Thank youwhytpigeon for the information.


----------



## kiddy

Yeah that's what I thought so I asked if the wires are too close or close to ground. 
Normally when they sit on one wire and doesn't touch any other conductor of electricity, it doesn't complete the circuit and so the current doesn't flow through them but if they touch anything else like if they touch any other wire, pole or ground while flapping or stretching their legs, the electricity flows through them completing the circuit and they feel electric shock . 
I am surprised it is common in Kerala, you should assess the situation and inform electricity department. There are people who fight for animal rights here in India, if they know about the situation, they can probably do something to help those poor birds.


----------



## Gautham

kiddy said:


> Yeah that's what I thought so I asked if the wires are too close or close to ground.
> Normally when they sit on one wire and doesn't touch any other conductor of electricity, it doesn't complete the circuit and so the current doesn't flow through them but if they touch anything else like if they touch any other wire, pole or ground while flapping or stretching their legs, the electricity flows through them completing the circuit and they feel electric shock .
> I am surprised it is common in Kerala, you should assess the situation and inform electricity department. There are people who fight for animal rights here in India, if they know about the situation, they can probably do something to help those poor birds.

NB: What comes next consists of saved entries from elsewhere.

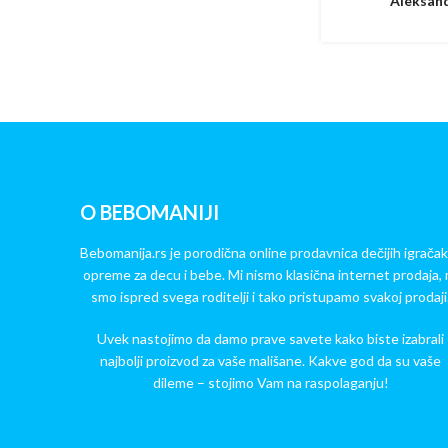
Aleksand
O BEBOMANIJI
Bebomanija.rs je porodična online prodavnica dečijih igračak
opreme za decu i bebe. Mi nismo klasična internet prodaja, 
smo ispred svega roditelji i tako pristupamo svakoj prodaji
Uvek nastojimo da damo prave savete kako biste izabrali
najbolji proizvod za vaše mališane. Kakve god da su vaše
dileme – stojimo Vam na raspolaganju!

Sure kiddy. I've already mailed to an Organisation about this. Hope could make some change.


----------



## kiddy

Gautham said:


> Sure kiddy. I've already mailed to an Organisation about this. Hope could make some change.


That's great. Pls let us know when you hear back from them.


----------



## Gautham

kiddy said:


> That's great. Pls let us know when you hear back from them.


ofcourse I will.


----------



## Gautham

Got a mail from them offering help.


----------



## kiddy

What does it say?


----------



## Gautham

we talked about contacting electricity department. Hey kiddy You are from UP no? They are from AP , called VSPCA.


----------



## kiddy

Yes I originally belong to U.P and I was living there until few months back, now in Delhi.


----------



## Gautham

OK then. Will update when something is done with VSPCA. Thank you friends. Please keep in touch kiddy, you are such a pigeon lover and expert.


----------